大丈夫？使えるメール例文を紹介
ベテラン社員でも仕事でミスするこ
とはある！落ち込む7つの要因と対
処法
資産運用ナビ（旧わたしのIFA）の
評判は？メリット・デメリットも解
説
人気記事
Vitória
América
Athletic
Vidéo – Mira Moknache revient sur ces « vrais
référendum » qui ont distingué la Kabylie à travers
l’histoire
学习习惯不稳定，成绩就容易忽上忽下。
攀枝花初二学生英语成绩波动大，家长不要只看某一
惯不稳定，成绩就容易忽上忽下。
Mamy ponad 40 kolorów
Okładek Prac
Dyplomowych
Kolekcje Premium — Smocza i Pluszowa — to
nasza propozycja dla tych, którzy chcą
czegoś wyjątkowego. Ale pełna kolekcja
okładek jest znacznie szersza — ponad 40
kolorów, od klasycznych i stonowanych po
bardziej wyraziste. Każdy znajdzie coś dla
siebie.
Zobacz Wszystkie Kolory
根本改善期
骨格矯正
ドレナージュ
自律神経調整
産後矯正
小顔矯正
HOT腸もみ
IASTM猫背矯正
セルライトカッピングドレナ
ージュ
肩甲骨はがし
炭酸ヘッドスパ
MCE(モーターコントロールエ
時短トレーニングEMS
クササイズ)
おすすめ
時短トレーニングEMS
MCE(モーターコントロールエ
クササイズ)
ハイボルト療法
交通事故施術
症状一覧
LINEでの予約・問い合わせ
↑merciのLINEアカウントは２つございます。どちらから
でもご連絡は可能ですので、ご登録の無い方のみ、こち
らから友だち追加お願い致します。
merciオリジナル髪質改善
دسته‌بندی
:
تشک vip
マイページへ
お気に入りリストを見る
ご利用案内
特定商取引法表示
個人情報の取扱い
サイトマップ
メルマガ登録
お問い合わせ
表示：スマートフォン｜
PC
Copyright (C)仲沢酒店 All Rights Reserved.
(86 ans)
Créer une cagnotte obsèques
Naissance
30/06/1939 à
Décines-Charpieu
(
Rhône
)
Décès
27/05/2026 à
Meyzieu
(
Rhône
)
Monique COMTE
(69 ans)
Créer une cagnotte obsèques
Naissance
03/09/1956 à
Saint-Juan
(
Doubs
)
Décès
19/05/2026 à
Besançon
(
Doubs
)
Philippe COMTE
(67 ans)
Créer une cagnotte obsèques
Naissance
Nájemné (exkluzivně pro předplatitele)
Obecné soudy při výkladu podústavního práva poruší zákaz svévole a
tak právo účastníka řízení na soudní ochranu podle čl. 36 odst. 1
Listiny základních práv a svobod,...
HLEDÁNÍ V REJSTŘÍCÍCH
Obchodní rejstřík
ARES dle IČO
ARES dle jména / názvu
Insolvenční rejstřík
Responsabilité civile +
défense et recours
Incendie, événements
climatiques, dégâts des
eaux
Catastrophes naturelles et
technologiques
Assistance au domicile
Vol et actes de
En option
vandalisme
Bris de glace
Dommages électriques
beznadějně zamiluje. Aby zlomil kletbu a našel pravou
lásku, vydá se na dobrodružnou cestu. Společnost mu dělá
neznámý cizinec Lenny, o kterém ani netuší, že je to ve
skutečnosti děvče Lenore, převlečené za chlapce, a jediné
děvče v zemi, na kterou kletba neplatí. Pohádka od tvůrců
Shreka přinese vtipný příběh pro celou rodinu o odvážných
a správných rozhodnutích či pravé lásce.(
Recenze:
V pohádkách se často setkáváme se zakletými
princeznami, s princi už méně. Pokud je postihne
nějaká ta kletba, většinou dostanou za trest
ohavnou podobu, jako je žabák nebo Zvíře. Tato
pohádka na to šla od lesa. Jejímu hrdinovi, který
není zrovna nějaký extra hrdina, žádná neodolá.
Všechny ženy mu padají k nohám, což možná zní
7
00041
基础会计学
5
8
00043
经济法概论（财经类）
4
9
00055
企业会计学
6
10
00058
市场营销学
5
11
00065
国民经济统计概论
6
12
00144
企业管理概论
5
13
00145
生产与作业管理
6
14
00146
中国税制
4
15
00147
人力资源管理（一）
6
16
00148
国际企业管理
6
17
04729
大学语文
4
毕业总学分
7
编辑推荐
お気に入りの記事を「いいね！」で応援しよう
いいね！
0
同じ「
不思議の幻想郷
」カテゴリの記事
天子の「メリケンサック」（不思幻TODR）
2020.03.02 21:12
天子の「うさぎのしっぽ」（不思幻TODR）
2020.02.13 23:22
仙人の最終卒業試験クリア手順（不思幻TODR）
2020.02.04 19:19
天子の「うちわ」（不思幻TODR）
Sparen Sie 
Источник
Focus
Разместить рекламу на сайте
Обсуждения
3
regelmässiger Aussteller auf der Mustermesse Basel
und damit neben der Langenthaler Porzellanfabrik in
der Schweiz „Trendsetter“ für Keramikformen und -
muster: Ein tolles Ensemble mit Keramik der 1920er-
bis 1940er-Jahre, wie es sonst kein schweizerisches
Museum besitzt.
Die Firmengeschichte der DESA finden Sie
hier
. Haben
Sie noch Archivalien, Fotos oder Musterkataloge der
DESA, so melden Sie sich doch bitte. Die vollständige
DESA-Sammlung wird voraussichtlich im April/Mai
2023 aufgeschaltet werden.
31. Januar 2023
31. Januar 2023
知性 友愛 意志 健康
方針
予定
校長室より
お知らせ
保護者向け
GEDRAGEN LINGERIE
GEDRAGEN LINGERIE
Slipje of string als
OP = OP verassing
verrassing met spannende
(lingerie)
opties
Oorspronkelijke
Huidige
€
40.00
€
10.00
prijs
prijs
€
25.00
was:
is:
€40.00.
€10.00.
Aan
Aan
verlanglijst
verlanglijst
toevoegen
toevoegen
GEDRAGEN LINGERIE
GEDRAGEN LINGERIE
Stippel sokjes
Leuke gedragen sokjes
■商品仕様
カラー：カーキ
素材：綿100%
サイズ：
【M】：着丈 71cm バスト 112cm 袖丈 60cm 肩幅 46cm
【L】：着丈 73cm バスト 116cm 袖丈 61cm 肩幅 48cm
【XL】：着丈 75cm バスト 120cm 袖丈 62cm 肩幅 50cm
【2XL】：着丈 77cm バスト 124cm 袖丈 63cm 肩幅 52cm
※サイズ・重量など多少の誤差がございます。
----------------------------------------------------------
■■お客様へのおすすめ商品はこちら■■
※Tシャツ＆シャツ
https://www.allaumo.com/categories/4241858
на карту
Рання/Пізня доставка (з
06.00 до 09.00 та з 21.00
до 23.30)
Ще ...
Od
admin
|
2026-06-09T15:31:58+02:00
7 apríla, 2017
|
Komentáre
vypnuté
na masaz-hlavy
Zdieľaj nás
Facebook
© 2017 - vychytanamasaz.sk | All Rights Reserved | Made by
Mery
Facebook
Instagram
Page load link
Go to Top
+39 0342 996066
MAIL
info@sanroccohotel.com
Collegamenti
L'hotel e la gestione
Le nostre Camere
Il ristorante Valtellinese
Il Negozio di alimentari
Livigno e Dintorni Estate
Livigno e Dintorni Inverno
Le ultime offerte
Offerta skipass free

■ ■ ■

#### Your task:
Would you reproduce all of the data exactly, without a single alteration?

#### Response to this exercise:
大丈夫？使えるメール例文を紹介
ベテラン社員でも仕事でミスするこ
とはある！落ち込む7つの要因と対
処法
資産運用ナビ（旧わたしのIFA）の
評判は？メリット・デメリットも解
説
人気記事
Vitória
América
Athletic
Vidéo – Mira Moknache revient sur ces « vrais
référendum » qui ont distingué la Kabylie à travers
l’histoire
学习习惯不稳定，成绩就容易忽上忽下。
攀枝花初二学生英语成绩波动大，家长不要只看某一
惯不稳定，成绩就容易忽上忽下。
Mamy ponad 40 kolorów
Okładek Prac
Dyplomowych
Kolekcje Premium — Smocza i Pluszowa — to
nasza propozycja dla tych, którzy chcą
czegoś wyjątkowego. Ale pełna kolekcja
okładek jest znacznie szersza — ponad 40
kolorów, od klasycznych i stonowanych po
bardziej wyraziste. Każdy znajdzie coś dla
siebie.
Zobacz Wszystkie Kolory
根本改善期
骨格矯正
ドレナージュ
自律神経調整
産後矯正
小顔矯正
HOT腸もみ
IASTM猫背矯正
セルライトカッピングドレナ
ージュ
肩甲骨はがし
炭酸ヘッドスパ
MCE(モーターコントロールエ
時短トレーニングEMS
クササイズ)
おすすめ
時短トレーニングEMS
MCE(モーターコントロールエ
クササイズ)
ハイボルト療法
交通事故施術
症状一覧
LINEでの予約・問い合わせ
↑merciのLINEアカウントは２つございます。どちらから
でもご連絡は可能ですので、ご登録の無い方のみ、こち
らから友だち追加お願い致します。
merciオリジナル髪質改善
دسته‌بندی
:
تشک vip
マイページへ
お気に入りリストを見る
ご利用案内
特定商取引法表示
個人情報の取扱い
サイトマップ
メルマガ登録
お問い合わせ
表示：スマートフォン｜
PC
Copyright (C)仲沢酒店 All Rights Reserved.
(86 ans)
Créer une cagnotte obsèques
Naissance
30/06/1939 à
Décines-Charpieu
(
Rhône
)
Décès
27/05/2026 à
Meyzieu
(
Rhône
)
Monique COMTE
(69 ans)
Créer une cagnotte obsèques
Naissance
03/09/1956 à
Saint-Juan
(
Doubs
)
Décès
19/05/2026 à
Besançon
(
Doubs
)
Philippe COMTE
(67 ans)
Créer une cagnotte obsèques
Naissance
Nájemné (exkluzivně pro předplatitele)
Obecné soudy při výkladu podústavního práva poruší zákaz svévole a
tak právo účastníka řízení na soudní ochranu podle čl. 36 odst. 1
Listiny základních práv a svobod,...
HLEDÁNÍ V REJSTŘÍCÍCH
Obchodní rejstřík
ARES dle IČO
ARES dle jména / názvu
Insolvenční rejstřík
Responsabilité civile +
défense et recours
Incendie, événements
climatiques, dégâts des
eaux
Catastrophes naturelles et
technologiques
Assistance au domicile
Vol et actes de
En option
vandalisme
Bris de glace
Dommages électriques
beznadějně zamiluje. Aby zlomil kletbu a našel pravou
lásku, vydá se na dobrodružnou cestu. Společnost mu dělá
neznámý cizinec Lenny, o kterém ani netuší, že je to ve
skutečnosti děvče Lenore, převlečené za chlapce, a jediné
děvče v zemi, na kterou kletba neplatí. Pohádka od tvůrců
Shreka přinese vtipný příběh pro celou rodinu o odvážných
a správných rozhodnutích či pravé lásce.(
Recenze:
V pohádkách se často setkáváme se zakletými
princeznami, s princi už méně. Pokud je postihne
nějaká ta kletba, většinou dostanou za trest
ohavnou podobu, jako je žabák nebo Zvíře. Tato
pohádka na to šla od lesa. Jejímu hrdinovi, který
není zrovna nějaký extra hrdina, žádná neodolá.
Všechny ženy mu padají k nohám, což možná zní
7
00041
基础会计学
5
8
00043
经济法概论（财经类）
4
9
00055
企业会计学
6
10
00058
市场营销学
5
11
00065
国民经济统计概论
6
12
00144
企业管理概论
5
13
00145
生产与作业管理
6
14
00146
中国税制
4
15
00147
人力资源管理（一）
6
16
00148
国际企业管理
6
17
04729
大学语文
4
毕业总学分
7
编辑推荐
お気に入りの記事を「いいね！」で応援しよう
いいね！
0
同じ「
不思議の幻想郷
」カテゴリの記事
天子の「メリケンサック」（不思幻TODR）
2020.03.02 21:12
天子の「うさぎのしっぽ」（不思幻TODR）
2020.02.13 23:22
仙人の最終卒業試験クリア手順（不思幻TODR）
2020.02.04 19:19
天子の「うちわ」（不思幻TODR）
Sparen Sie 
Источник
Focus
Разместить рекламу на сайте
Обсуждения
3
regelmässiger Aussteller auf der Mustermesse Basel
und damit neben der Langenthaler Porzellanfabrik in
der Schweiz „Trendsetter“ für Keramikformen und -
muster: Ein tolles Ensemble mit Keramik der 1920er-
bis 1940er-Jahre, wie es sonst kein schweizerisches
Museum besitzt.
Die Firmengeschichte der DESA finden Sie
hier
. Haben
Sie noch Archivalien, Fotos oder Musterkataloge der
DESA, so melden Sie sich doch bitte. Die vollständige
DESA-Sammlung wird voraussichtlich im April/Mai
2023 aufgeschaltet werden.
31. Januar 2023
31. Januar 2023
知性 友愛 意志 健康
方針
予定
校長室より
お知らせ
保護者向け
GEDRAGEN LINGERIE
GEDRAGEN LINGERIE
Slipje of string als
OP = OP verassing
verrassing met spannende
(lingerie)
opties
Oorspronkelijke
Huidige
€
40.00
€
10.00
prijs
prijs
€
25.00
was:
is:
€40.00.
€10.00.
Aan
Aan
verlanglijst
verlanglijst
toevoegen
toevoegen
GEDRAGEN LINGERIE
GEDRAGEN LINGERIE
Stippel sokjes
Leuke gedragen sokjes
■商品仕様
カラー：カーキ
素材：綿100%
サイズ：
【M】：着丈 71cm バスト 112cm 袖丈 60cm 肩幅 46cm
【L】：着丈 73cm バスト 116cm 袖丈 61cm 肩幅 48cm
【XL】：着丈 75cm バスト 120cm 袖丈 62cm 肩幅 50cm
【2XL】：着丈 77cm バスト 124cm 袖丈 63cm 肩幅 52cm
※サイズ・重量など多少の誤差がございます。
----------------------------------------------------------
■■お客様へのおすすめ商品はこちら■■
※Tシャツ＆シャツ
https://www.allaumo.com/categories/4241858
на карту
Рання/Пізня доставка (з
06.00 до 09.00 та з 21.00
до 23.30)
Ще ...
Od
admin
|
2026-06-09T15:31:58+02:00
7 apríla, 2017
|
Komentáre
vypnuté
na masaz-hlavy
Zdieľaj nás
Facebook
© 2017 - vychytanamasaz.sk | All Rights Reserved | Made by
Mery
Facebook
Instagram
Page load link
Go to Top
+39 0342 996066
MAIL
info@sanroccohotel.com
Collegamenti
L'hotel e la gestione
Le nostre Camere
Il ristorante Valtellinese
Il Negozio di alimentari
Livigno e Dintorni Estate
Livigno e Dintorni Inverno
Le ultime offerte
Offerta skipass free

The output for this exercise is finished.